The Can-Spam Act, which goes into effect Jan. 1, empowers the Federal Trade Commission to create a bounty system allowing anyone to receive 20 percent of any money collected from spammers they help catch.

Some antispam advocates said the system would create an army of people searching for spammers, thus easing the burden on the FTC and law enforcement agencies. But to others, it is a useless effort that could lead to chaos and vigilantism.

Unsolicited commercial e-mail, or spam, makes up nearly 60 percent of all e-mail sent worldwide, and costs businesses more than $10 billion annually, technology analysts say. Much of the spam is fraudulent or misleading, and routed in a way that makes the sender difficult to identify. The Can-Spam Act bans the most fraudulent forms of spam and illegalizes commercial e-mail to anyone who has asked not to receive it.
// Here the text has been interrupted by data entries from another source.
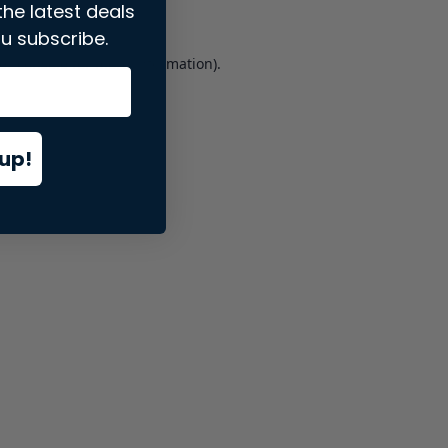
the latest deals
u subscribe.
er console
for more information).
up!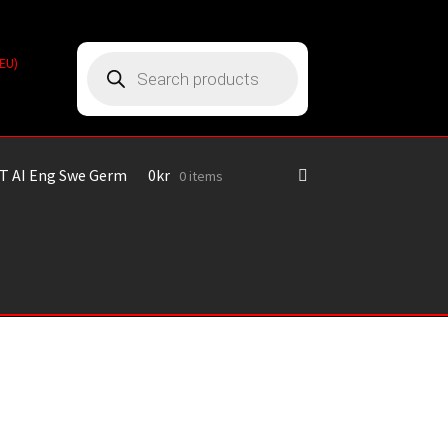
Products
(EU)
search
T AI Eng Swe Germ
0
kr
0 items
Violators of the Can-Spam Act may be fined a maximum of $6 million and receive up to five years in prison.

The bounty system is the brainchild of Lawrence Lessig, a law professor and founder of the Stanford Center for Internet and Society. Earlier this year, he said he would resign his job if a national law featuring a bounty system did not "substantially reduce the level of spam."

Rep. Zoe Lofgren, California Democrat, and Sen. Jon Corzine, New Jersey Democrat, worked to insert the bounty provision into the Can-Spam Act.

The law says the FTC has nine months to issue a report to Congress proposing a reward system. The FTC will have full authority to determine how the system will work and what information e-mail users will need to provide in order to collect reward money.

"We're going to do an objective study and look at all the angles in depth," said FTC staff attorney Brian Huseman.